Agree that it is easier to find misaligned than an aligned optimizer because an aligned optimizer should be more complex. Simpler solutions are more reachable because adding features to the objective doesn't make the optimizer find it quicker but usually harder. Example is a task to find a barber in some town and find a blond barber in this town. It might be the same probability if all barbers are blond but it is not possible that the probability will increase for the second case.


Agree that the larger mesa-optimizer is the better aligned it is, but the less likely a base optimizer finds it. Because aligning powerful and critical optimizers should require a larger amount of information. Example is self-driving cars which might easily learn road signs but will require more space to learn how to react to various objects on the road (humans, dogs, etc.).


Agree that deception is an especially hard problem, but it looks to me the paper misses additional discussion about model honesty or truthfulness which might be a solution to mesa-optimizer deception. Consider detecting deception at train time: if there exists a way to ask a mesa optimizer at train time if it will give different results at test / deploy time. In that case if we have an honest mesa optimizer that can somehow tell us this information then we detect that it will be a treacherous turn and modify its objection at the train time.


It seems to me it needs more research about the risk from the collusion of deceptive agents or optimizers that might disempower humanity. Perhaps authors could propose an experiment that would prove the likelihood of simultaneous deception of several models.


Regarding the conclusion. I'm not sure about the 3rd case in the consequences:

Furthermore, in such a scenario, some parts of the outer alignment problem may not need to be solved either ...

Looks like we should solve the whole outer alignment in that case because what if a base optimizer nevertheless finds a way to mesa-optimization because it might have ability and we didn't make it not to do so. Hence again we might face the inner alignment problem or even deception. It seems there is a small risk of it. Or we need more clarification, what does "preventing mesa-optimizers from arising'' mean. Does it mean that it might happen occasionally but disabled, i.e. possibility of it still holds? I'm saying it because it is widely known how unstable and buggy our software currently is. There is even 'a law' for this, Murphy's law, that says that what can be broken will be broken.

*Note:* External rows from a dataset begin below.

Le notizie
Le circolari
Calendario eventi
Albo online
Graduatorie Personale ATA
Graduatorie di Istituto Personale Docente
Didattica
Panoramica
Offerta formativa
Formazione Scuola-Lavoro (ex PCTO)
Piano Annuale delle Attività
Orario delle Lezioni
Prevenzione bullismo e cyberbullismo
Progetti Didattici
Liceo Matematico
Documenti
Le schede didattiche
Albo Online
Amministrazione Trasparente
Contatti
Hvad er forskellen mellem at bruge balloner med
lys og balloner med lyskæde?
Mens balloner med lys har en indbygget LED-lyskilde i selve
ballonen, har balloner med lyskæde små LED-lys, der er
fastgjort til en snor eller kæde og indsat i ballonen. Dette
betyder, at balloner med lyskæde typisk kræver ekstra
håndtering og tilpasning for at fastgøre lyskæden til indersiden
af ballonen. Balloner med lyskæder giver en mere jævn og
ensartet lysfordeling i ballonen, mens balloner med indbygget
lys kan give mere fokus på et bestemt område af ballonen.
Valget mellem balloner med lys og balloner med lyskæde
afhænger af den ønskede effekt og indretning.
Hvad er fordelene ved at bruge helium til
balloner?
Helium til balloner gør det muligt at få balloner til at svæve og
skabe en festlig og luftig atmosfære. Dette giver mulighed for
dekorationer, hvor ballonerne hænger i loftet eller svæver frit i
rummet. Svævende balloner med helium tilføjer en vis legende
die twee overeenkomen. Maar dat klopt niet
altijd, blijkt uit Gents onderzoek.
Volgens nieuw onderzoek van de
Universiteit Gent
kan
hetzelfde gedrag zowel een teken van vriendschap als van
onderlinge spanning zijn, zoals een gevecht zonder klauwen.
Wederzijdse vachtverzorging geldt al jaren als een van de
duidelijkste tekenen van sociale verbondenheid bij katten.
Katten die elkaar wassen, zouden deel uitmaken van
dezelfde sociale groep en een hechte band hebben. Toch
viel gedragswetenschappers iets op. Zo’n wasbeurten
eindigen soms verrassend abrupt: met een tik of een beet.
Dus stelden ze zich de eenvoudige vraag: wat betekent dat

It seems that the paper misses concrete examples of how mesa-optimization might occur in an optimizer that was not designed for mesa-optimization, i.e. unintended optimization. Here is an example derived from "The alignment problem from a deep learning perspective" by Richard Ngo. Suppose we can have one large optimizer that actively interacts with the world, some giant model constantly updating its weights and running in a large gpu farm. It will interact with the world by emitting actions on a given state, and the policy (mapping from states to actions) will be learned via self supervised learning (it is told or shown what next action should be given that input). So where is mesa-optimization here? How exactly does it map states to action? Is it like a transformer which is fine tuned for tasks? So this fine tuning will be like a mesa optimizer, i.e. it has this giant base optimizer that seems to be aligned with human values but when it does fine tuning for a specific task (say composing python programs) it creates a mesa-optimizer.